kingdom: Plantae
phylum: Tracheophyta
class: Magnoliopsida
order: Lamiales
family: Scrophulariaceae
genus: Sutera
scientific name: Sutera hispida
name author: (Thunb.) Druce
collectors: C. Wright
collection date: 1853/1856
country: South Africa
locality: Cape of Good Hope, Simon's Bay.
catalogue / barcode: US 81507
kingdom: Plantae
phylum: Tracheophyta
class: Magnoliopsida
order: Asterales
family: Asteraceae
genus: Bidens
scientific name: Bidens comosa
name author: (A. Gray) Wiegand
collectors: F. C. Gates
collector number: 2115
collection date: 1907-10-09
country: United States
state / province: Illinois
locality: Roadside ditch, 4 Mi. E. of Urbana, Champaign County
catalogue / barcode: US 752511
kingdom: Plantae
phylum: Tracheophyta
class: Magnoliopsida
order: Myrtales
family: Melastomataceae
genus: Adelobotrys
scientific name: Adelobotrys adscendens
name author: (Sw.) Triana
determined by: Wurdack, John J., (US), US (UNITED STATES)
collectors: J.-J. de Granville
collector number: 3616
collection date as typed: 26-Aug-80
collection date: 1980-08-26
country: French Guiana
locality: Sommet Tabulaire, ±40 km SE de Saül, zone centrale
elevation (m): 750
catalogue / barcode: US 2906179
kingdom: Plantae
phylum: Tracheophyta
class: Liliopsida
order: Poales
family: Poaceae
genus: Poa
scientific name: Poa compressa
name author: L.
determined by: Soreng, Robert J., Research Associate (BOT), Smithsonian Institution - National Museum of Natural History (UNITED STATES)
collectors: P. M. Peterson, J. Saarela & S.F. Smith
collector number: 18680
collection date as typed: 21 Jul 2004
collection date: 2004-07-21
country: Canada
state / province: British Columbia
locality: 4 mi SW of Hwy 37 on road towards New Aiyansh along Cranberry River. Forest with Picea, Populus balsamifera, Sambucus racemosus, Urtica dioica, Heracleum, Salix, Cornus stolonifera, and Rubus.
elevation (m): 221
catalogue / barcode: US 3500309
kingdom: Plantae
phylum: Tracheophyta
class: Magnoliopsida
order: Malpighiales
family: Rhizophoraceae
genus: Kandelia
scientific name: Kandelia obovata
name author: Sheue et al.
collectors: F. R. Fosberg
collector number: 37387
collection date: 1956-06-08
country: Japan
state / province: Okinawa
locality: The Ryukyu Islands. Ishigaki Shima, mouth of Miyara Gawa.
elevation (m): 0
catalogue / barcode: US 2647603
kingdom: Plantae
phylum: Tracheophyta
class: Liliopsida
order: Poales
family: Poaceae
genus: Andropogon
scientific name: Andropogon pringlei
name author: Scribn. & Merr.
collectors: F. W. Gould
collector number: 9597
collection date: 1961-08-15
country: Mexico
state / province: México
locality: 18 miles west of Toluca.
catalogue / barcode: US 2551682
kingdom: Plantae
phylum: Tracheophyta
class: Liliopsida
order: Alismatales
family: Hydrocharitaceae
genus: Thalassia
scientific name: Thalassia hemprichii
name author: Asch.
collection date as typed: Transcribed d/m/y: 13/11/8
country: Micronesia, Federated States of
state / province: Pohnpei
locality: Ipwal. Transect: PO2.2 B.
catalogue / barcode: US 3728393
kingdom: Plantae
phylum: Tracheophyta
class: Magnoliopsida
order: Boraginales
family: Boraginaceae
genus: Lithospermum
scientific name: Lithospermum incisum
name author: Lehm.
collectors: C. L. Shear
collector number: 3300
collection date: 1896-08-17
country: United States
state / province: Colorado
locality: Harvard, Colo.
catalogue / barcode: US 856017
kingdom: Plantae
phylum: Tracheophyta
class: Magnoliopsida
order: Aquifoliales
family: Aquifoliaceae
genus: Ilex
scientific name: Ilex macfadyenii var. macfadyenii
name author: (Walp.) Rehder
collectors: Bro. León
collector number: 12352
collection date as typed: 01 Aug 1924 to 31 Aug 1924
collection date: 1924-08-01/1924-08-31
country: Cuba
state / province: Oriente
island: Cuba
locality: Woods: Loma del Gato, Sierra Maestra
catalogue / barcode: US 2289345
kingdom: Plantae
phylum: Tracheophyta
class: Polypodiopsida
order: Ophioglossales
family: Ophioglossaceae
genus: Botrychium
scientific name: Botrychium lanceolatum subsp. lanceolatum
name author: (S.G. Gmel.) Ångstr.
━━━━
• **Aim**:
Rewrite the entry lines as a Markdown table, starting at the line containing "state / province: Okinawa" and ending at the line containing "name author: Asch.". Use the columns "No." for the row number and "Text" for the line, and leave out blank lines.

• **The answer**:
| No. | Text |
|---|---|
| 1 | state / province: Okinawa |
| 2 | locality: The Ryukyu Islands. Ishigaki Shima, mouth of Miyara Gawa. |
| 3 | elevation (m): 0 |
| 4 | catalogue / barcode: US 2647603 |
| 5 | kingdom: Plantae |
| 6 | phylum: Tracheophyta |
| 7 | class: Liliopsida |
| 8 | order: Poales |
| 9 | family: Poaceae |
| 10 | genus: Andropogon |
| 11 | scientific name: Andropogon pringlei |
| 12 | name author: Scribn. & Merr. |
| 13 | collectors: F. W. Gould |
| 14 | collector number: 9597 |
| 15 | collection date: 1961-08-15 |
| 16 | country: Mexico |
| 17 | state / province: México |
| 18 | locality: 18 miles west of Toluca. |
| 19 | catalogue / barcode: US 2551682 |
| 20 | kingdom: Plantae |
| 21 | phylum: Tracheophyta |
| 22 | class: Liliopsida |
| 23 | order: Alismatales |
| 24 | family: Hydrocharitaceae |
| 25 | genus: Thalassia |
| 26 | scientific name: Thalassia hemprichii |
| 27 | name author: Asch. |